Material provided:
/---

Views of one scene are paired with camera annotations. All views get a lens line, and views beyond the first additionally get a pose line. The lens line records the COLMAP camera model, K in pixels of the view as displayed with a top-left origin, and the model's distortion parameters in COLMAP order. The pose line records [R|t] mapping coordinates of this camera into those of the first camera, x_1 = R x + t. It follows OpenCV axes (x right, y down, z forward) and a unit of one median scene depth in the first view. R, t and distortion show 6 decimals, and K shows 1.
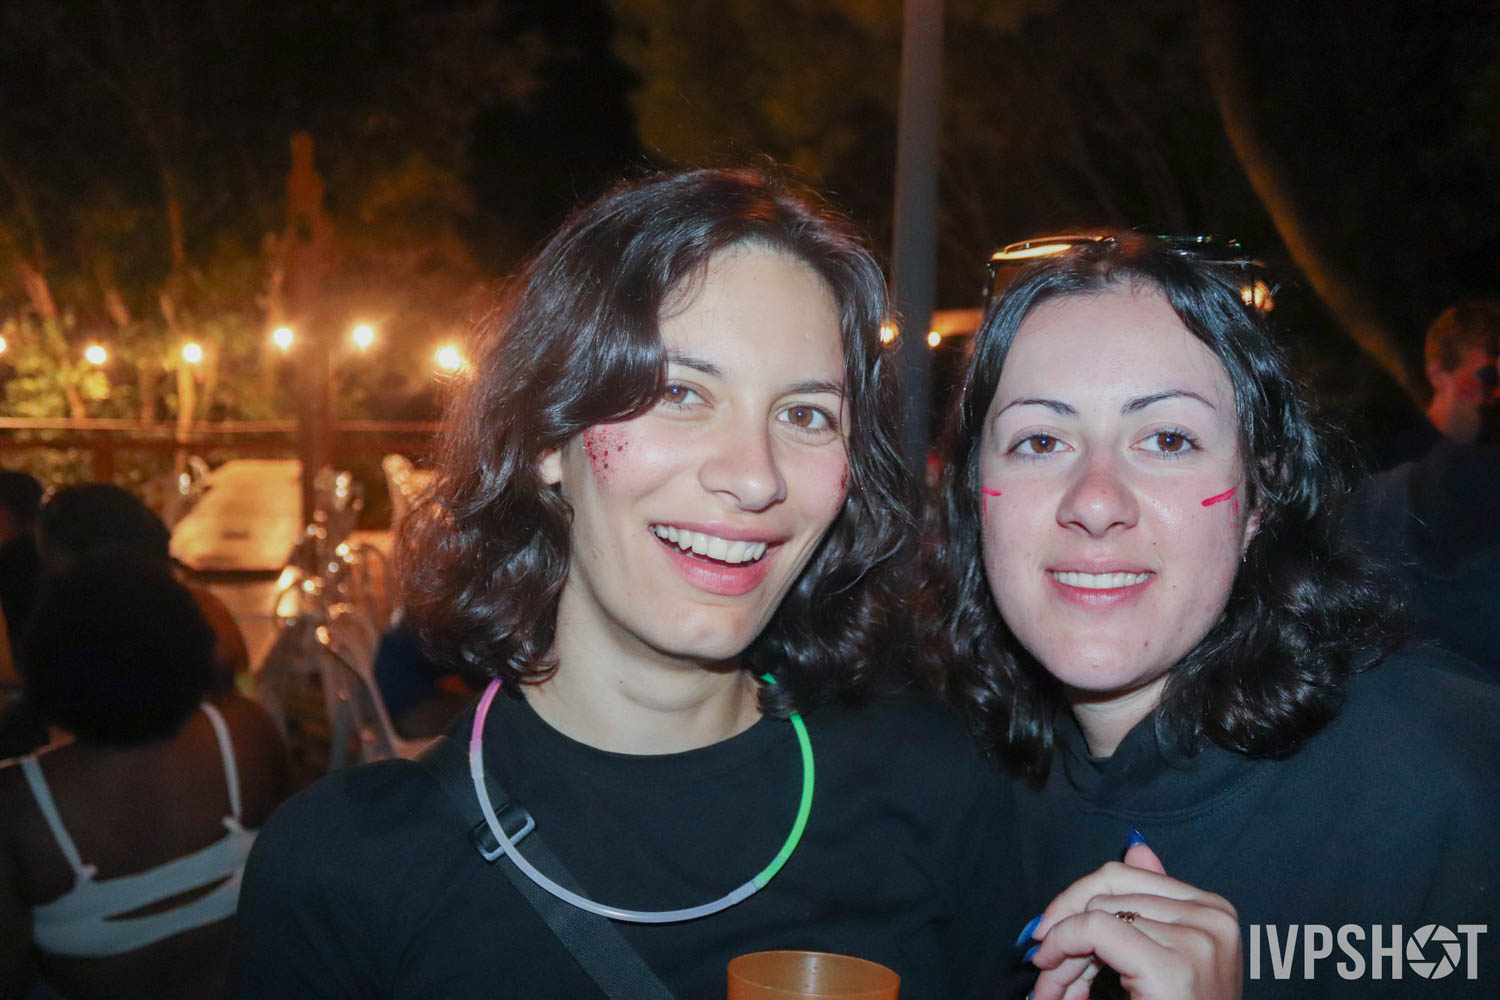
lens RADIAL K [[1260.5, 0, 729.9], [0, 1260.5, 497.0], [0, 0, 1]] dist [-0.163401, 0.148837]
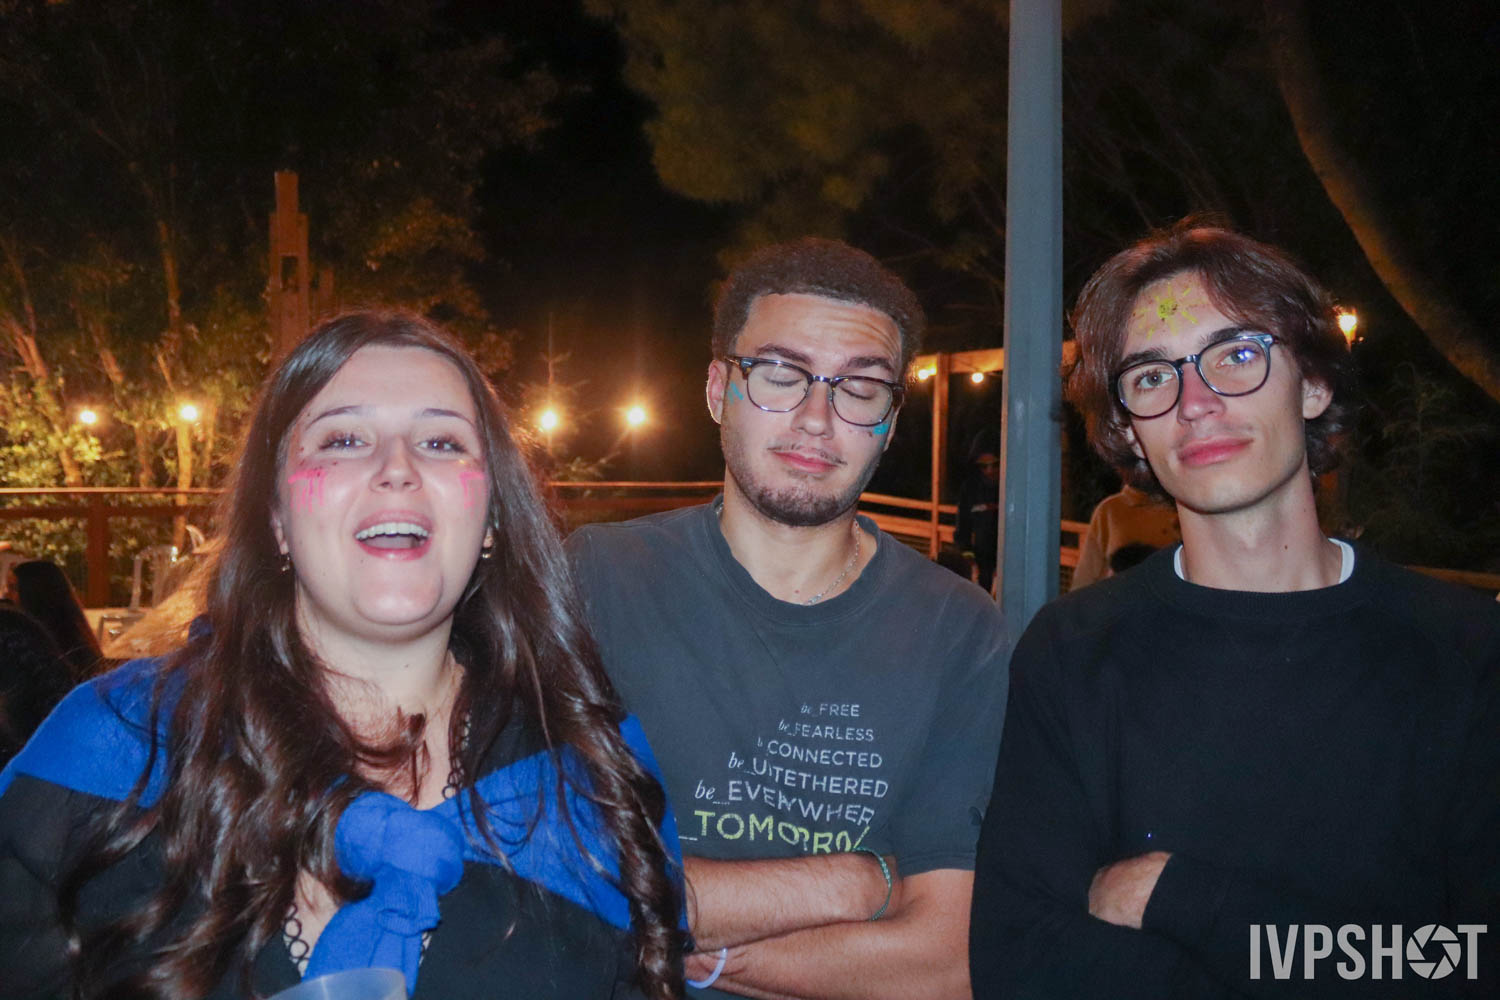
lens RADIAL K [[1260.5, 0, 729.9], [0, 1260.5, 497.0], [0, 0, 1]] dist [-0.163401, 0.148837]
pose [[0.999540, -0.025721, -0.016063, -0.011370], [0.025099, 0.998971, -0.037777, -0.009165], [0.017018, 0.037356, 0.999157, 0.094181]]
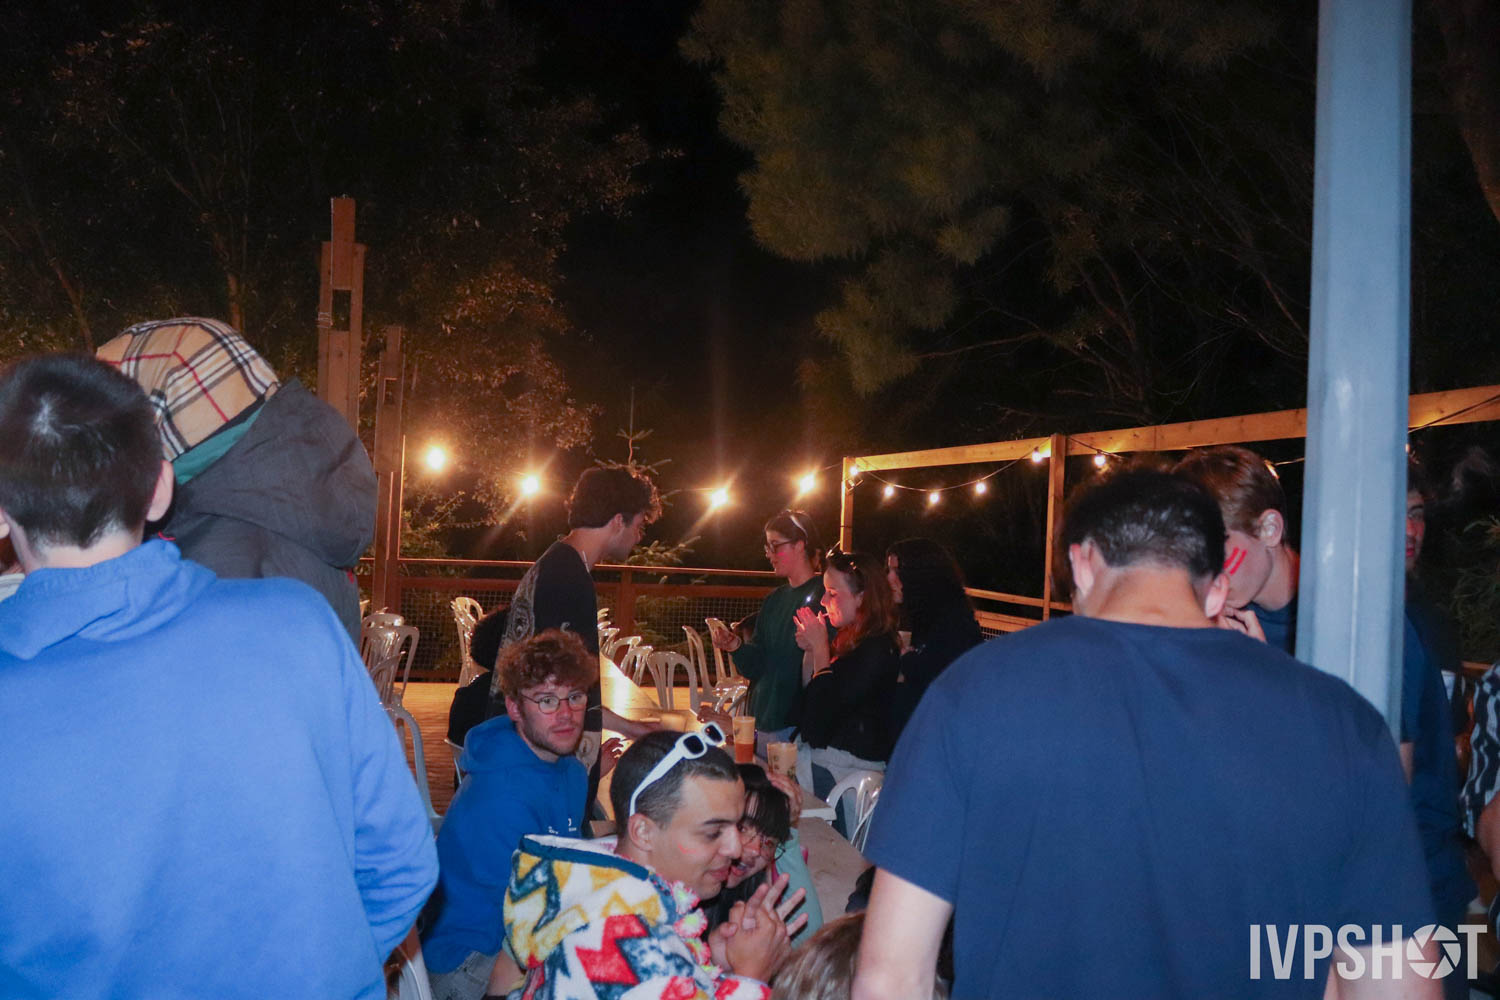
lens RADIAL K [[1260.5, 0, 729.9], [0, 1260.5, 497.0], [0, 0, 1]] dist [-0.163401, 0.148837]
pose [[0.996928, 0.005090, -0.078155, -0.024164], [-0.014204, 0.993089, -0.116505, -0.002085], [0.077022, 0.117257, 0.990110, 0.206784]]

\---

Task goal: Reproduce every line of the items above word for word, omitting the pictures.

Result for this exercise:
Views of one scene are paired with camera annotations. All views get a lens line, and views beyond the first additionally get a pose line. The lens line records the COLMAP camera model, K in pixels of the view as displayed with a top-left origin, and the model's distortion parameters in COLMAP order. The pose line records [R|t] mapping coordinates of this camera into those of the first camera, x_1 = R x + t. It follows OpenCV axes (x right, y down, z forward) and a unit of one median scene depth in the first view. R, t and distortion show 6 decimals, and K shows 1.
lens RADIAL K [[1260.5, 0, 729.9], [0, 1260.5, 497.0], [0, 0, 1]] dist [-0.163401, 0.148837]
lens RADIAL K [[1260.5, 0, 729.9], [0, 1260.5, 497.0], [0, 0, 1]] dist [-0.163401, 0.148837]
pose [[0.999540, -0.025721, -0.016063, -0.011370], [0.025099, 0.998971, -0.037777, -0.009165], [0.017018, 0.037356, 0.999157, 0.094181]]
lens RADIAL K [[1260.5, 0, 729.9], [0, 1260.5, 497.0], [0, 0, 1]] dist [-0.163401, 0.148837]
pose [[0.996928, 0.005090, -0.078155, -0.024164], [-0.014204, 0.993089, -0.116505, -0.002085], [0.077022, 0.117257, 0.990110, 0.206784]]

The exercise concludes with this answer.